# DIRECTIVE
Please report every line in the entries that contains the string "Cookies".

[[ AVAILABLE DATA, beginning ]]

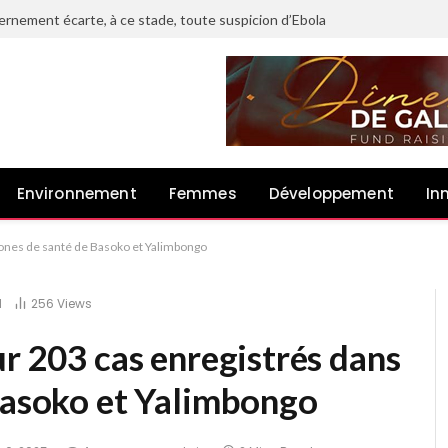
vernement écarte, à ce stade, toute suspicion d’Ebola
Environnement
Femmes
Développement
In
zones de santé de Basoko et Yalimbongo
d
256
Views
ur 203 cas enregistrés dans
 Basoko et Yalimbongo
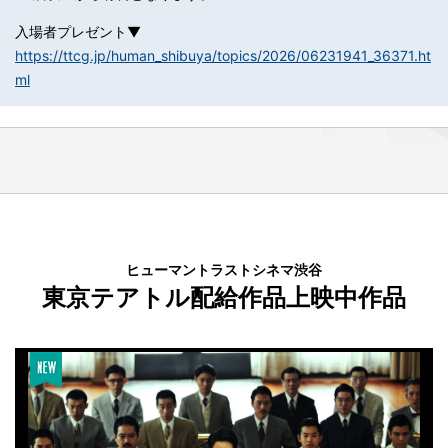
入場者プレゼント▼
https://ttcg.jp/human_shibuya/topics/2026/06231941_36371.ht
ml
ヒューマントラストシネマ渋谷
東京テアトル配給作品上映中作品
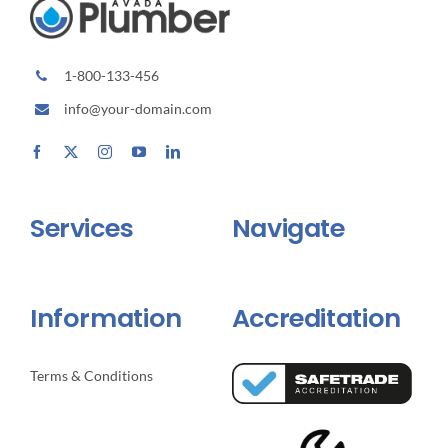
1-800-133-456
info@your-domain.com
Services
Navigate
Information
Accreditation
Terms & Conditions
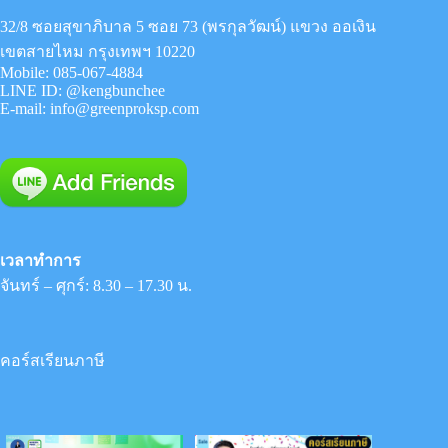
32/8 ซอยสุขาภิบาล 5 ซอย 73 (พรกุลวัฒน์) แขวง ออเงิน
เขตสายไหม กรุงเทพฯ 10220
Mobile:
085-067-4884
LINE ID:
@kengbunchee
E-mail:
info@greenproksp.com
เวลาทำการ
จันทร์ – ศุกร์: 8.30 – 17.30 น.
คอร์สเรียนภาษี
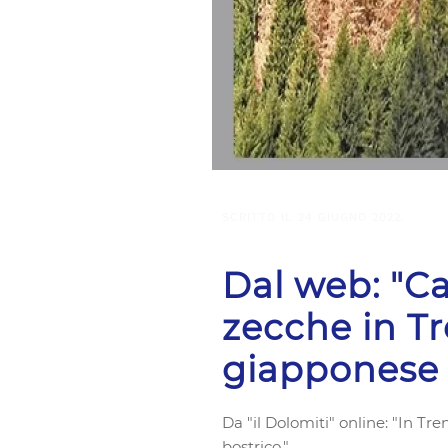
SCRITTO IL
24 GIUGNO 2022
.
Dal web: "Ca
zecche in Tr
giapponese 
Da "il Dolomiti" online: "In T
bostrico."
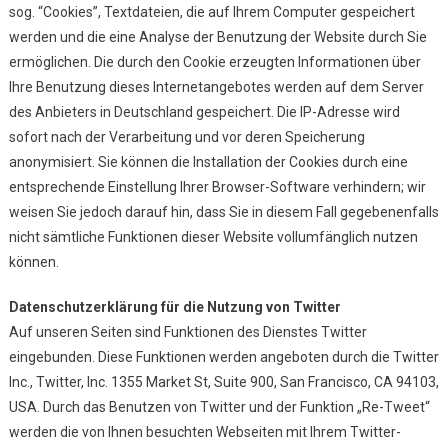
sog. “Cookies”, Textdateien, die auf Ihrem Computer gespeichert
werden und die eine Analyse der Benutzung der Website durch Sie
ermöglichen. Die durch den Cookie erzeugten Informationen über
Ihre Benutzung dieses Internetangebotes werden auf dem Server
des Anbieters in Deutschland gespeichert. Die IP-Adresse wird
sofort nach der Verarbeitung und vor deren Speicherung
anonymisiert. Sie können die Installation der Cookies durch eine
entsprechende Einstellung Ihrer Browser-Software verhindern; wir
weisen Sie jedoch darauf hin, dass Sie in diesem Fall gegebenenfalls
nicht sämtliche Funktionen dieser Website vollumfänglich nutzen
können.
Datenschutzerklärung für die Nutzung von Twitter
Auf unseren Seiten sind Funktionen des Dienstes Twitter
eingebunden. Diese Funktionen werden angeboten durch die Twitter
Inc., Twitter, Inc. 1355 Market St, Suite 900, San Francisco, CA 94103,
USA. Durch das Benutzen von Twitter und der Funktion „Re-Tweet“
werden die von Ihnen besuchten Webseiten mit Ihrem Twitter-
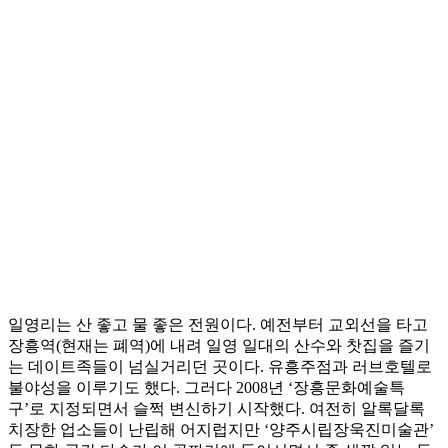
일영리는 산 좋고 물 좋은 전원이다. 예전부터 교외선을 타고
장흥역(현재는 폐역)에 내려 일영 일대의 산수와 찻집을 즐기
는 데이트족들이 넘실거리던 곳이다. 유흥주점과 러브호텔로
불야성을 이루기도 했다. 그러다 2008년 ‘장흥문화예술특
구’로 지정되면서 슬쩍 변신하기 시작했다. 여전히 알록달록
치장한 업소들이 난립해 어지럽지만 ‘양주시립장욱진미술관’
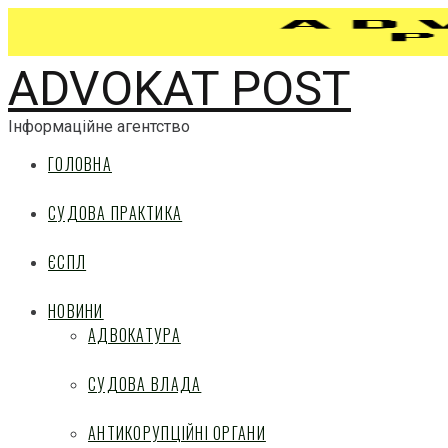
ADVOKAT POST
Інформаційне агентство
ГОЛОВНА
СУДОВА ПРАКТИКА
ЄСПЛ
НОВИНИ
АДВОКАТУРА
СУДОВА ВЛАДА
АНТИКОРУПЦІЙНІ ОРГАНИ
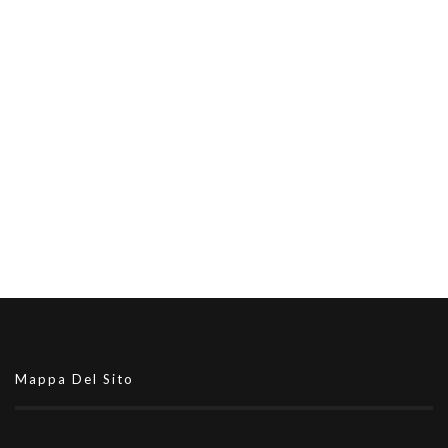
Mappa Del Sito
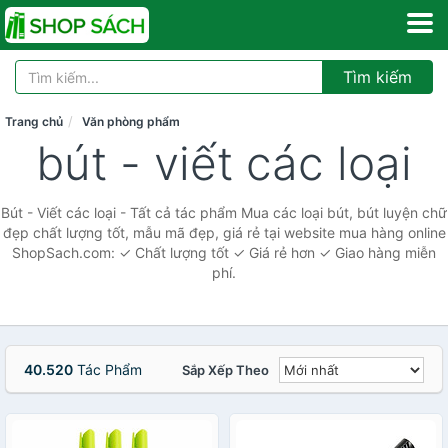
Tìm kiếm
Trang chủ
Văn phòng phẩm
bút - viết các loại
Bút - Viết các loại - Tất cả tác phẩm Mua các loại bút, bút luyện chữ
đẹp chất lượng tốt, mẫu mã đẹp, giá rẻ tại website mua hàng online
ShopSach.com: ✓ Chất lượng tốt ✓ Giá rẻ hơn ✓ Giao hàng miễn
phí.
40.520
Tác Phẩm
Sắp Xếp Theo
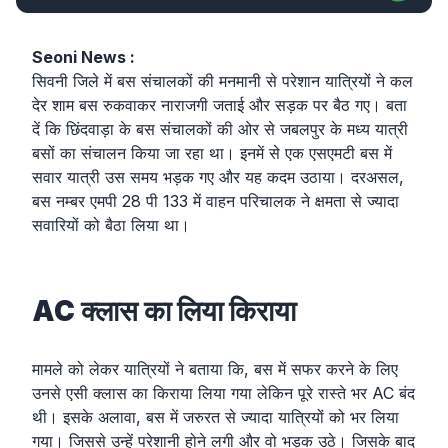
Seoni News : 
सिवनी जिले में बस संचालकों की मनमानी से परेशान यात्रियों ने कल 
देर शाम बस रुकवाकर नाराजगी जताई और सड़क पर बैठ गए। बता 
दें कि छिंदवाड़ा के बस संचालकों की ओर से जबलपुर के मध्य यात्री 
बसों का संचालन किया जा रहा था। इनमें से एक एसएमटी बस में 
सवार यात्री उस समय भड़क गए और यह कदम उठाया। दरअसल, 
बस नम्बर एमपी 28 पी 133 में वाहन परिचालक ने क्षमता से ज्यादा 
सवारियों को बैठा लिया था।
AC क्लास का लिया किराया
मामले को लेकर यात्रियों ने बताया कि, बस में सफर करने के लिए 
उनसे एसी क्लास का किराया लिया गया लेकिन पूरे रास्ते भर AC बंद 
थी। इसके अलावा, बस में जरुरत से ज्यादा यात्रियों को भर लिया 
गया। जिससे उन्हें परेशानी होने लगी और वो भड़क उठे। जिसके बाद 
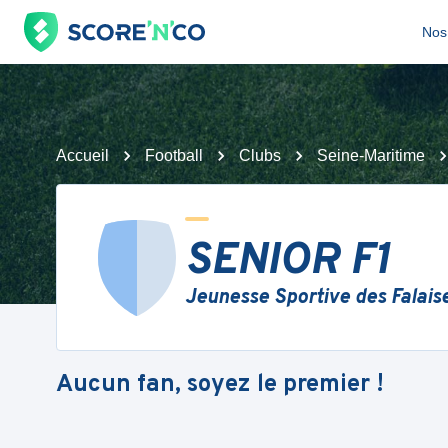
Nos 
Accueil
Football
Clubs
Seine-Maritime
SENIOR F1
Jeunesse Sportive des Falais
Aucun fan, soyez le premier !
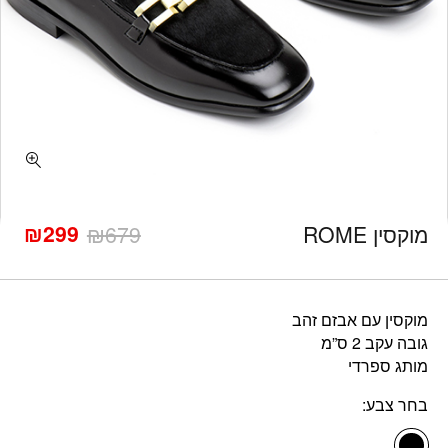
כמות מוקסין ROME
₪
299
מוקסין ROME
679
₪
המחיר
המחיר
הנוכחי
המקורי
היה:
הוא:
₪679.
₪299.
מוקסין עם אבזם זהב
גובה עקב 2 ס”מ
מותג ספרדי
בחר צבע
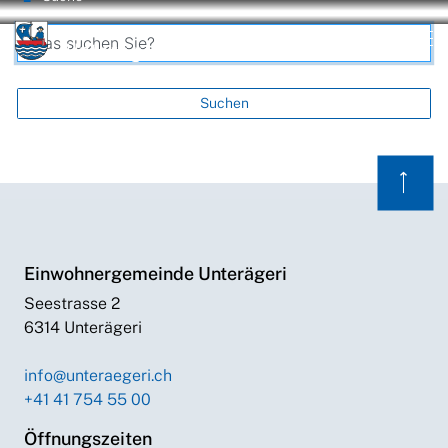
zur Startseite
Direkt zur Hauptnavigation
Direkt zum Inhalt
Direkt zur Suche
Direkt zum Stichwortverzeichnis
Unterägeri
Was suchen Sie?
Suchbegriff erfassen
Kontakt
Suche
Login
Suchen
⟶
Suchergebnisse
Suchresultate
Einwohnergemeinde Unterägeri
Seestrasse 2
6314 Unterägeri
info@unteraegeri.ch
+41 41 754 55 00
Öffnungszeiten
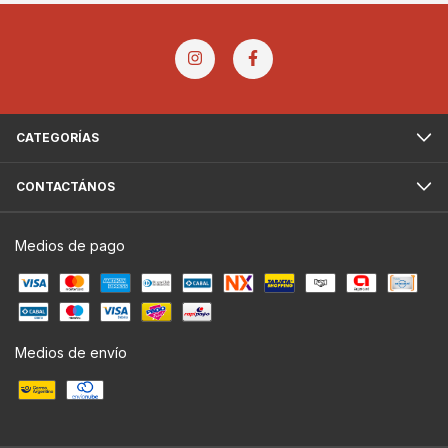
CATEGORÍAS
CONTACTÁNOS
Medios de pago
Medios de envío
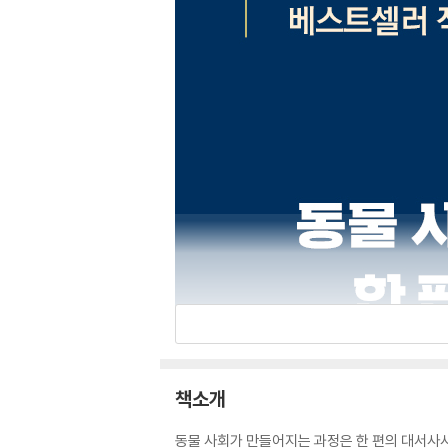
책소개
동물 사회가 만들어지는 과정은 한 편의 대서사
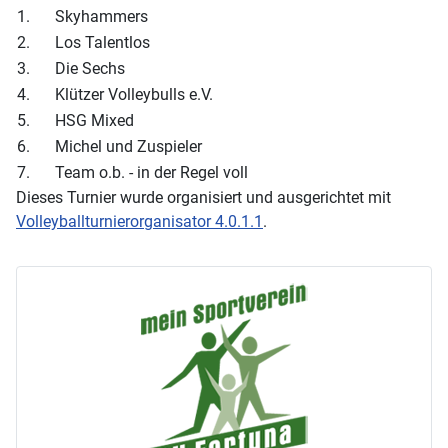
1.
Skyhammers
2.
Los Talentlos
3.
Die Sechs
4.
Klützer Volleybulls e.V.
5.
HSG Mixed
6.
Michel und Zuspieler
7.
Team o.b. - in der Regel voll
Dieses Turnier wurde organisiert und ausgerichtet mit
Volleyballturnierorganisator 4.0.1.1
.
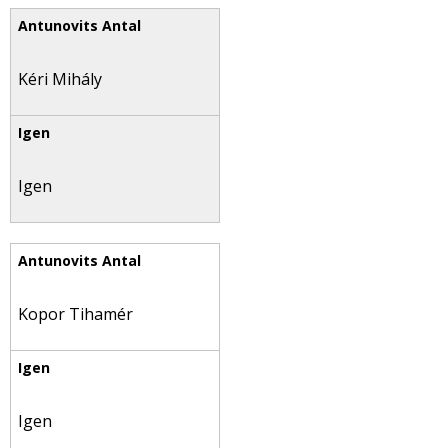
Kéri Mihály
Igen
Kopor Tihamér
Igen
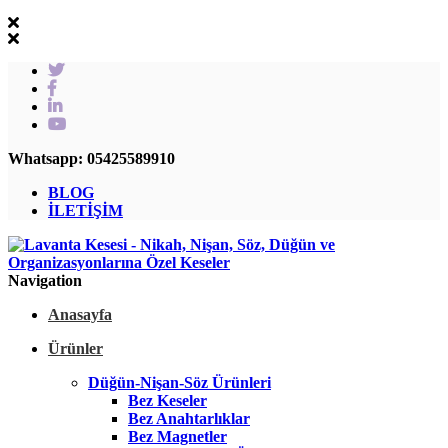
Whatsapp: 05425589910
BLOG
İLETİŞİM
Navigation
Anasayfa
Ürünler
Düğün-Nişan-Söz Ürünleri
Bez Keseler
Bez Anahtarlıklar
Bez Magnetler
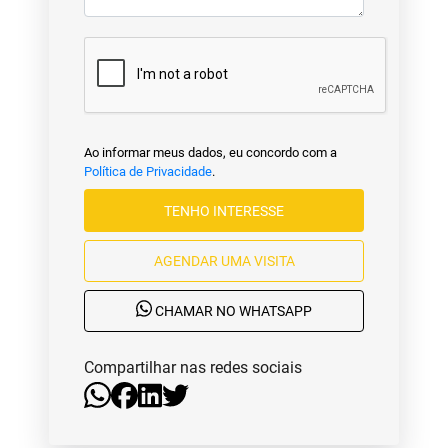
Ao informar meus dados, eu concordo com a
Política de Privacidade
.
TENHO INTERESSE
AGENDAR UMA VISITA
CHAMAR NO WHATSAPP
Compartilhar nas redes sociais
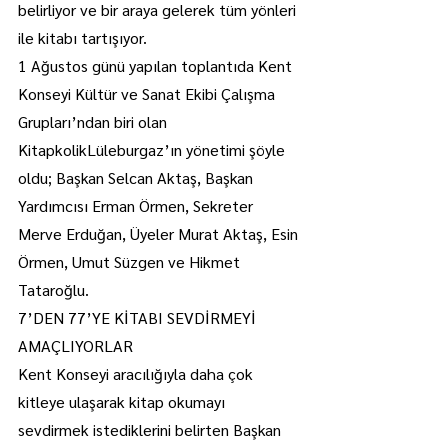
belirliyor ve bir araya gelerek tüm yönleri 
ile kitabı tartışıyor.
1 Ağustos günü yapılan toplantıda Kent 
Konseyi Kültür ve Sanat Ekibi Çalışma 
Grupları’ndan biri olan 
KitapkolikLüleburgaz’ın yönetimi şöyle 
oldu; Başkan Selcan Aktaş, Başkan 
Yardımcısı Erman Örmen, Sekreter 
Merve Erduğan, Üyeler Murat Aktaş, Esin 
Örmen, Umut Süzgen ve Hikmet 
Tataroğlu.
7’DEN 77’YE KİTABI SEVDİRMEYİ 
AMAÇLIYORLAR
Kent Konseyi aracılığıyla daha çok 
kitleye ulaşarak kitap okumayı 
sevdirmek istediklerini belirten Başkan 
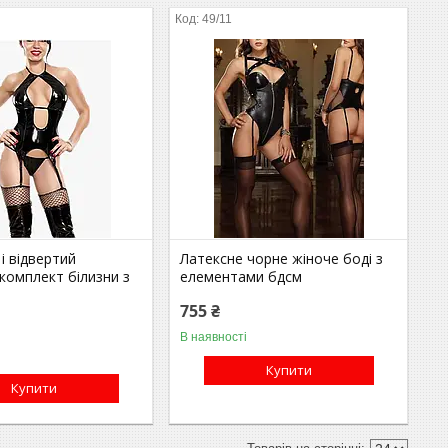
49/11
і відвертий
Латексне чорне жіноче боді з
комплект білизни з
елементами бдсм
и
755 ₴
В наявності
Купити
Купити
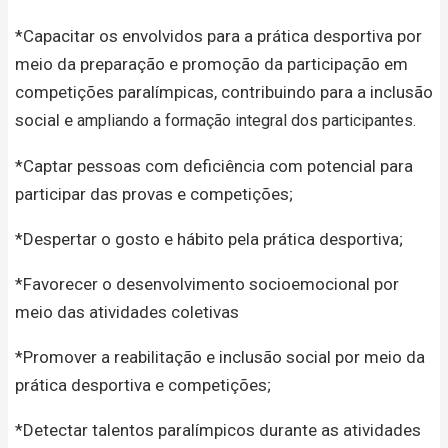
*Capacitar os envolvidos para a prática desportiva por
meio da preparação e promoção da participação em
competições paralímpicas, contribuindo para a inclusão
social e
ampliando a formação integral dos participantes.
*Captar pessoas com deficiência com potencial para
participar das provas e competições;
*Despertar o gosto e hábito pela prática desportiva;
*Favorecer o desenvolvimento socioemocional por
meio das atividades coletivas
*Promover a reabilitação e inclusão social por meio da
prática desportiva e competições;
*Detectar talentos paralímpicos durante as atividades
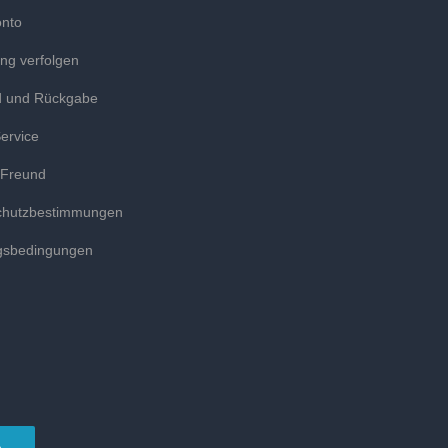
onto
ung verfolgen
d und Rückgabe
ervice
 Freund
chutzbestimmungen
gsbedingungen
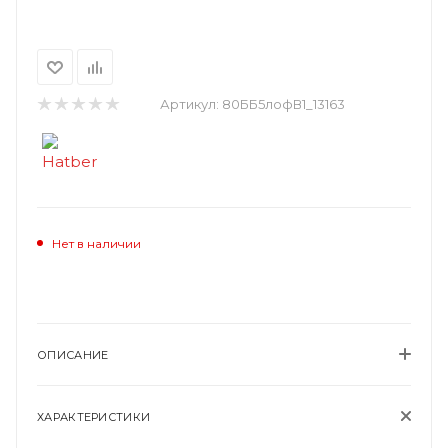
Артикул:
80ББ5лофВ1_13163
Нет в наличии
ОПИСАНИЕ
ХАРАКТЕРИСТИКИ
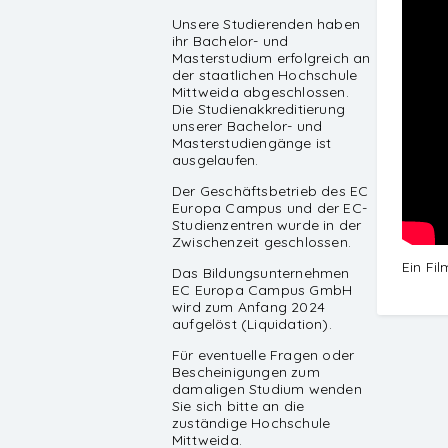
Unsere Studierenden haben
ihr Bachelor- und
Masterstudium erfolgreich an
der staatlichen Hochschule
Mittweida abgeschlossen.
Die Studienakkreditierung
unserer Bachelor- und
Masterstudiengänge ist
ausgelaufen.
Der Geschäftsbetrieb des EC
Europa Campus und der EC-
Studienzentren wurde in der
Zwischenzeit geschlossen.
Ein Fi
Das Bildungsunternehmen
EC Europa Campus GmbH
wird zum Anfang 2024
aufgelöst (Liquidation).
Für eventuelle Fragen oder
Bescheinigungen zum
damaligen Studium wenden
Sie sich bitte an die
zuständige Hochschule
Mittweida.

[[ AVAILABLE DATA, end ]]

# SOLUTION TO THE EXERCISE
sog. “Cookies”, Textdateien, die auf Ihrem Computer gespeichert
anonymisiert. Sie können die Installation der Cookies durch eine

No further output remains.